• **PROBLEM**: Continue the summary of the complaint about Mr C's diabetic foot care and hospital treatment, picking up after its final line.

• **TEXT SHOWN**:
>>>>

Mrs B complained about the care and treatment given to her son (“Mr C”), by the Podiatry Service and during two hospital admissions, when he suffered foot problems associated with diabetes. Mrs B said the Podiatry Service was inadequate, Mr C was discharged from his first admission too soon and the Health Board failed to provide adequate protection for Mr C against Deep Vein Thrombosis (DVT)1 or Pulmonary Embolism (PE)2 following an operation to amputate an infected toe during his second admission to hospital, and that this resulted in Mr C suffering a PE 12 days later, from which he sadly died.

The investigation found that earlier referral, by the Podiatry Service, to a specialist team might have resulted in earlier treatment of his condition and might have prevented the need to amputate Mr C’s toe. The investigation found that further steps should have been taken before Mr C was discharged, following his first hospital admission, and had these steps been taken Mr C’s care might have been managed differently.

The investigation also found that Mr C was at increased risk of DVT/PE and that protection against DVT/PE should have continued after he was discharged from his second hospital admission. Had Mr C received medication to reduce the risk of DVT/PE it might have prevented Mr C from developing the PE which caused his death. It follows that Mr C’s death might have been avoided.

The Health Board agreed to implement the following recommendations:

(a) Apologise, in writing, to Mrs B for the failings identified in this report.

<<<<

• **GIVEN RECORDS**:
>>>>

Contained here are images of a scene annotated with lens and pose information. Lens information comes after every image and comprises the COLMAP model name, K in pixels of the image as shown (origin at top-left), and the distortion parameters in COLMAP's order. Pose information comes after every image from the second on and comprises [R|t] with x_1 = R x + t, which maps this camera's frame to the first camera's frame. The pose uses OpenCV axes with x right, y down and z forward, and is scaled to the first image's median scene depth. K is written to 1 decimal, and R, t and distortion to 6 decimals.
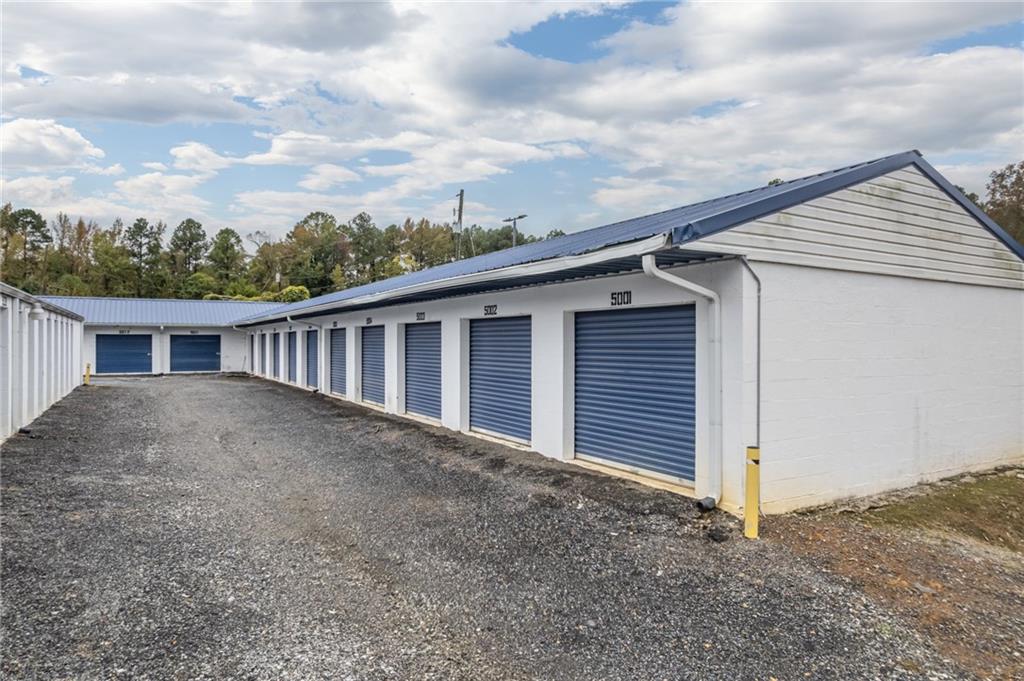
lens RADIAL K [[646.7, 0, 512.0], [0, 646.7, 340.5], [0, 0, 1]] dist [-0.070278, 0.063886]
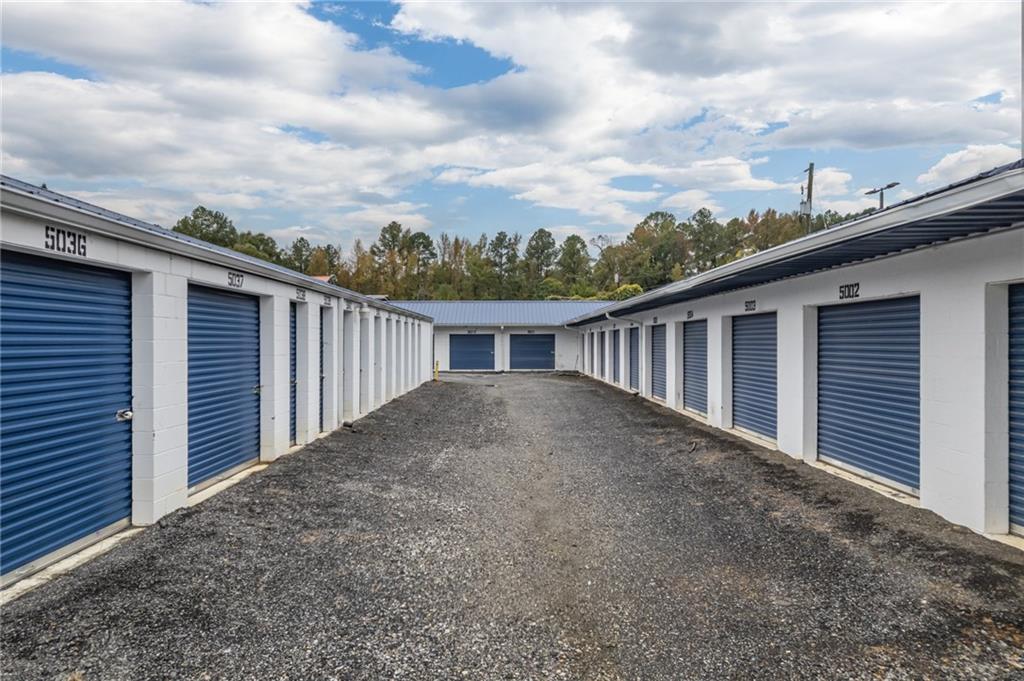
lens RADIAL K [[646.7, 0, 512.0], [0, 646.7, 340.5], [0, 0, 1]] dist [-0.070278, 0.063886]
pose [[0.867471, -0.002347, -0.497482, -0.003331], [0.002527, 0.999997, -0.000312, 0.002339], [0.497481, -0.000987, 0.867474, 0.109195]]
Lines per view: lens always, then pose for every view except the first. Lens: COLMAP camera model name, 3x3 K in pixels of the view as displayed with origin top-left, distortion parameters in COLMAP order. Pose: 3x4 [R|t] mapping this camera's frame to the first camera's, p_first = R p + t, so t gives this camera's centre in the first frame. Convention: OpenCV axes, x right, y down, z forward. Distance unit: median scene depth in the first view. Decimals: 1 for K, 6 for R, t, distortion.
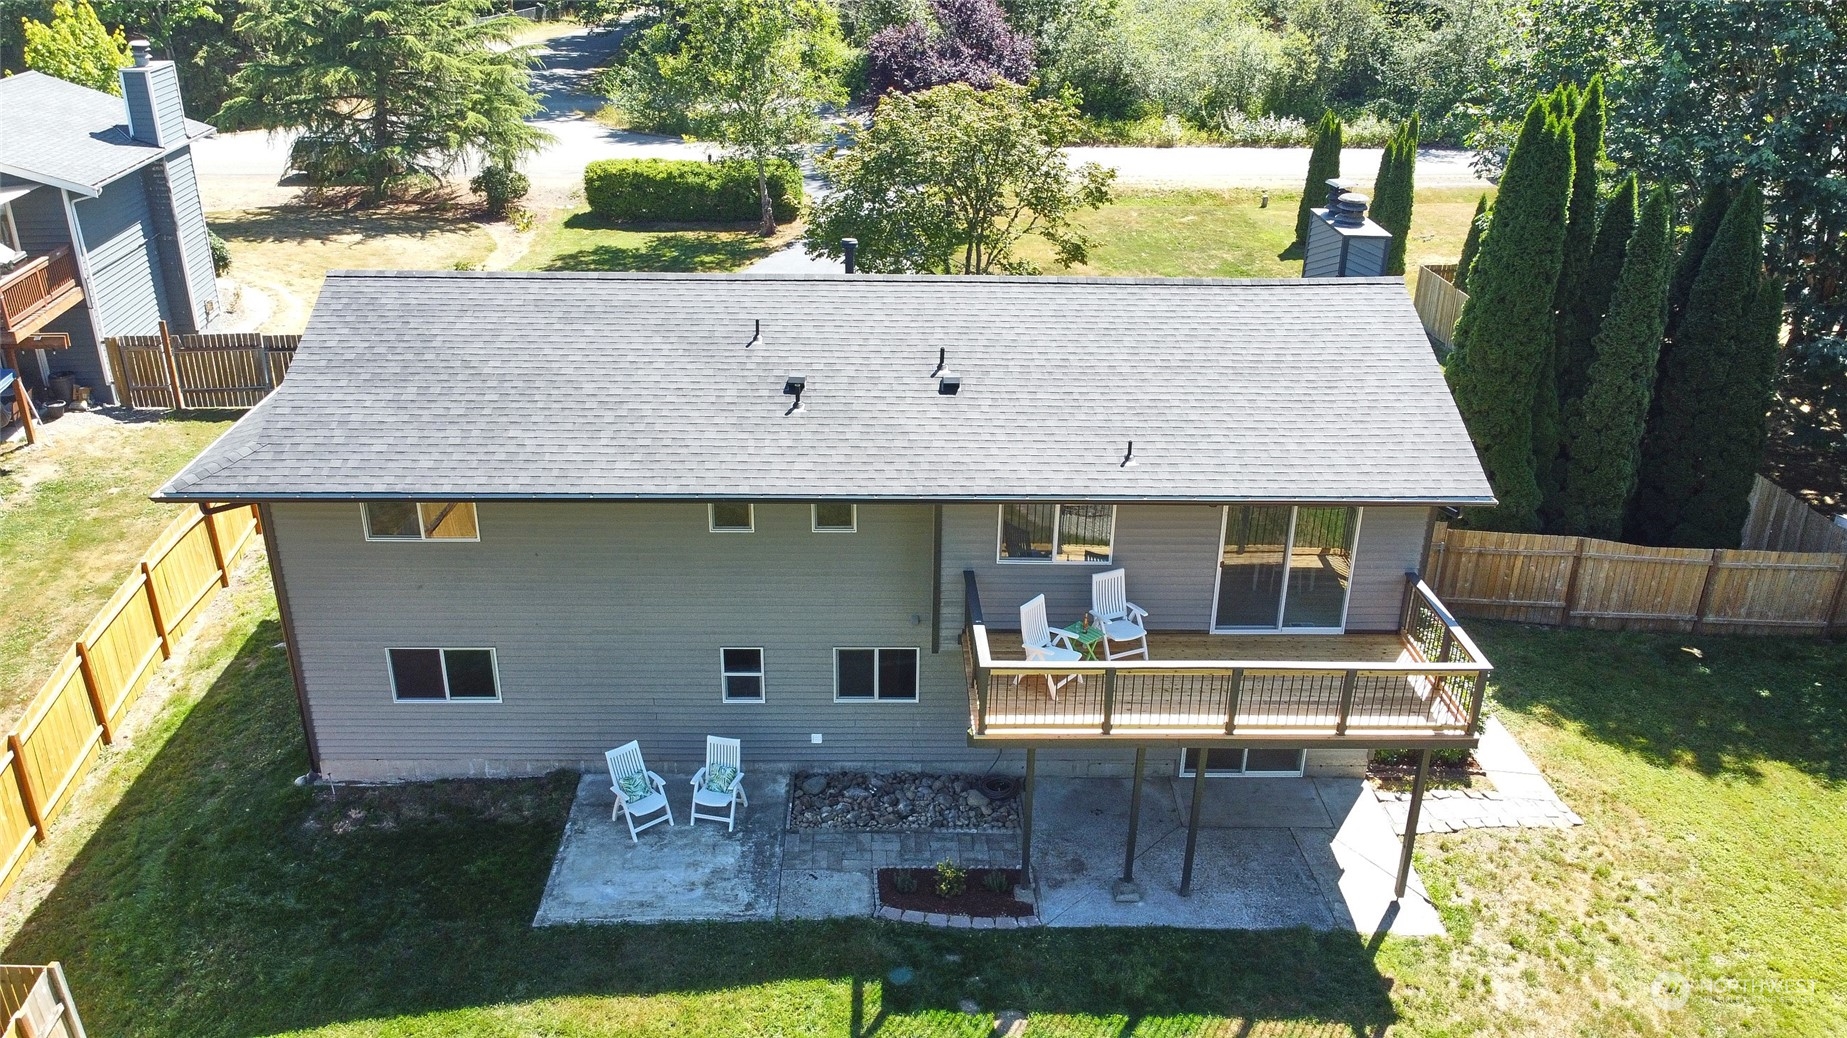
lens RADIAL K [[1452.0, 0, 922.7], [0, 1452.0, 521.5], [0, 0, 1]] dist [0.001354, -0.010430]
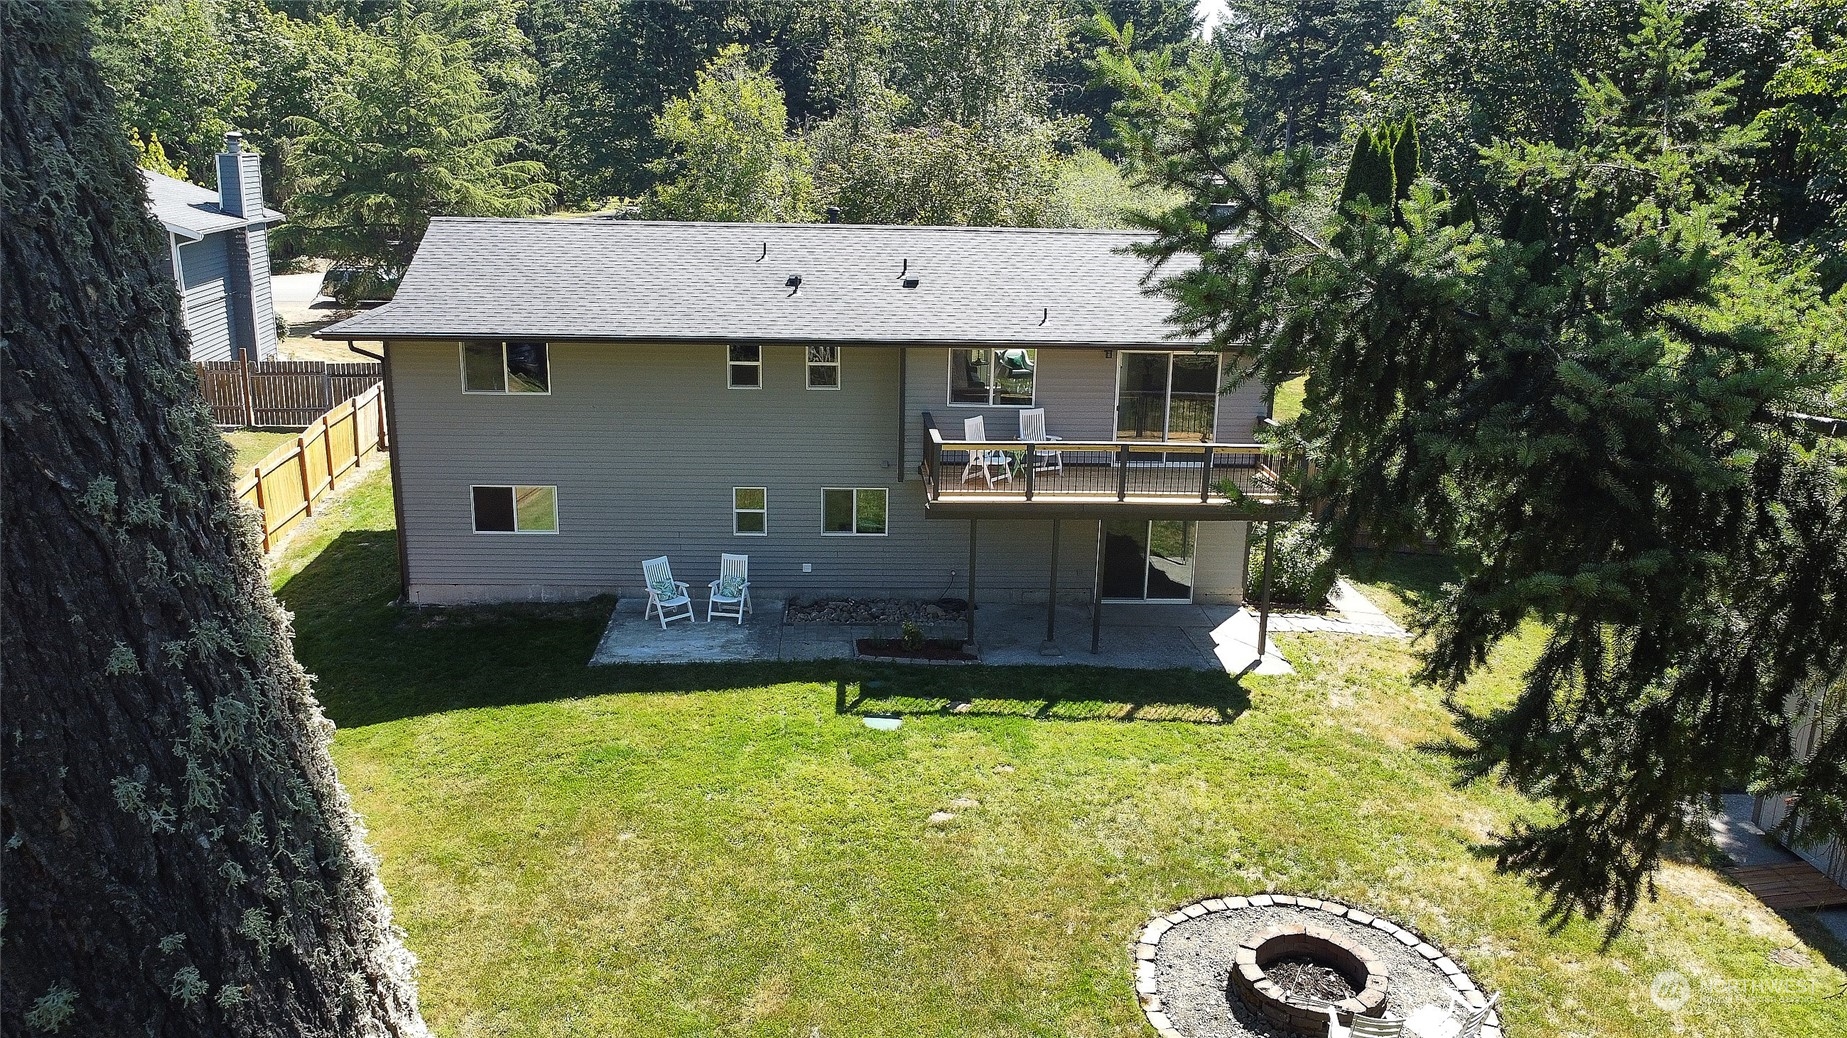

<<<<

• **ANSWER TO THE EXERCISE**:
(b) Make a payment of £4000 in recognition of the failings identified in the report.

(c) Arrange for the clinicians involved in Mr C’s first discharge from hospital to review this case with their supervisors and examine what lessons can be learned from the failures identified in the report.

(d) Undertake a root cause analysis investigation of this case to establish why no assessment was undertaken of Mr C’s risk of developing DVT/PE once he had been discharged. An action plan should be created to prevent this situation arising again. The findings and action plan should be shared with the Ombudsman.

(e) Arrange for the staff involved in Mr C’s care during and following the amputation of his toe to review the case and the results of the root cause analysis investigation with their supervisors.

(f) Ensure that the Podiatrist involved in Mr C’s care reviews the case with their supervisor and receives further training on the use of the referral pathway.

(g) Remind complaints team staff of the importance of providing timely and regular updates to complainants.